[Materials provided]
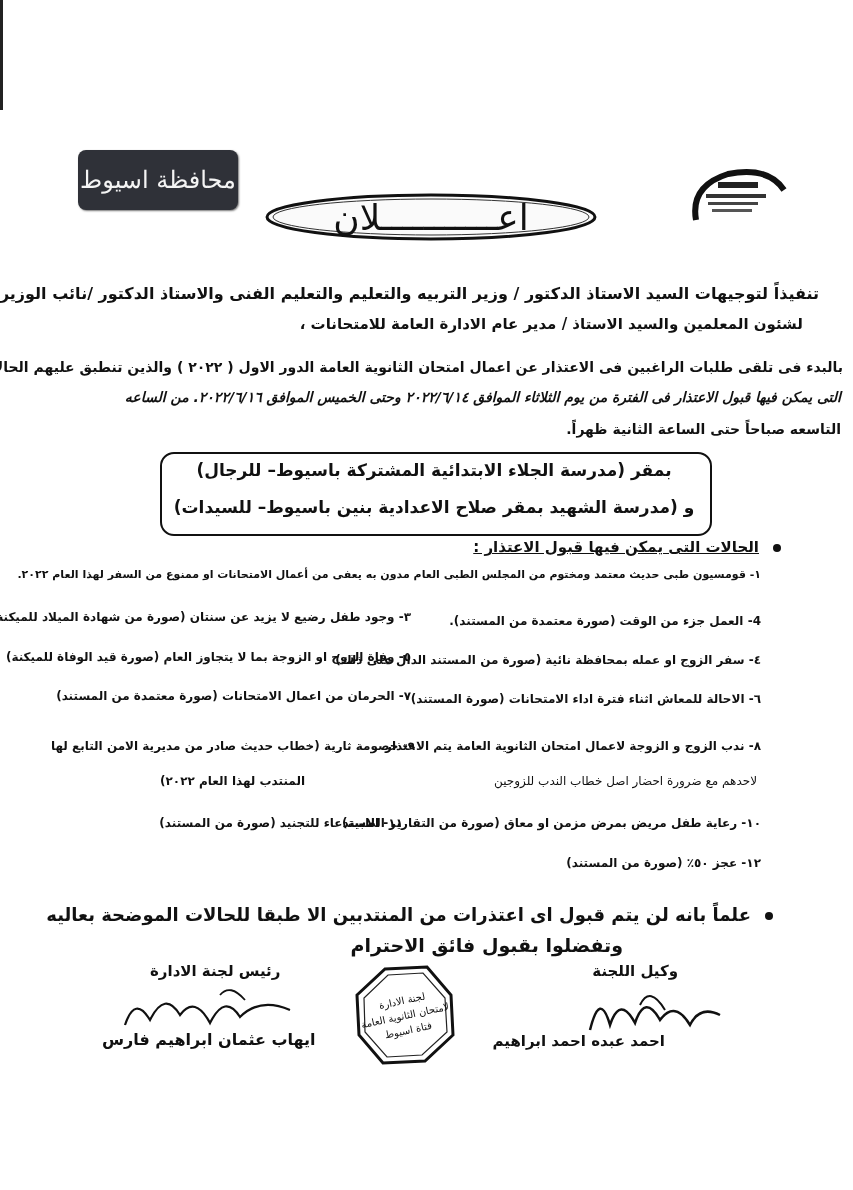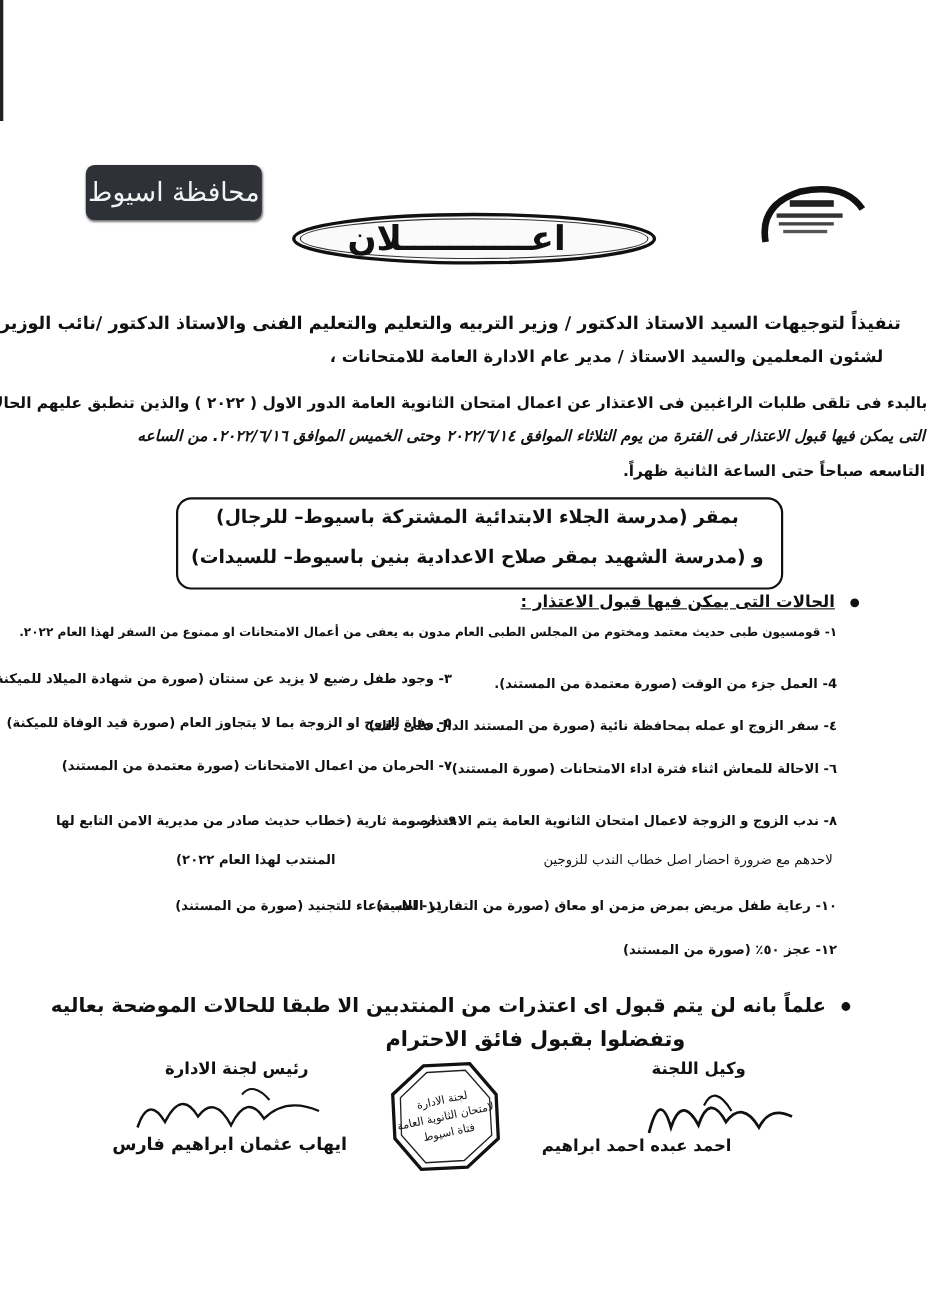--- a/index.html
+++ b/index.html
@@ -9,7 +9,7 @@
     }
     .left-edge { position: absolute; left: 0; top: 0; width: 3px; height: 110px; background: #222; }
     .gov-badge {
-      position: absolute; left: 78px; top: 150px; width: 160px; height: 50px;
+      position: absolute; left: 78px; top: 150px; width: 160px; height: 60px;
       background: #2f3138; border-radius: 8px; box-shadow: 1px 1px 2px #777;
       color: #f4f4f4; font-size: 24px; display: flex; align-items: center; justify-content: center;
       direction: rtl; font-family: "DejaVu Serif", serif;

[What to produce]
Exactly reproduce the lines that run from the line with "160px; height: 60px;" through the last line of the records, inclusive.

[Task result]
+      position: absolute; left: 78px; top: 150px; width: 160px; height: 60px;
       background: #2f3138; border-radius: 8px; box-shadow: 1px 1px 2px #777;
       color: #f4f4f4; font-size: 24px; display: flex; align-items: center; justify-content: center;
       direction: rtl; font-family: "DejaVu Serif", serif;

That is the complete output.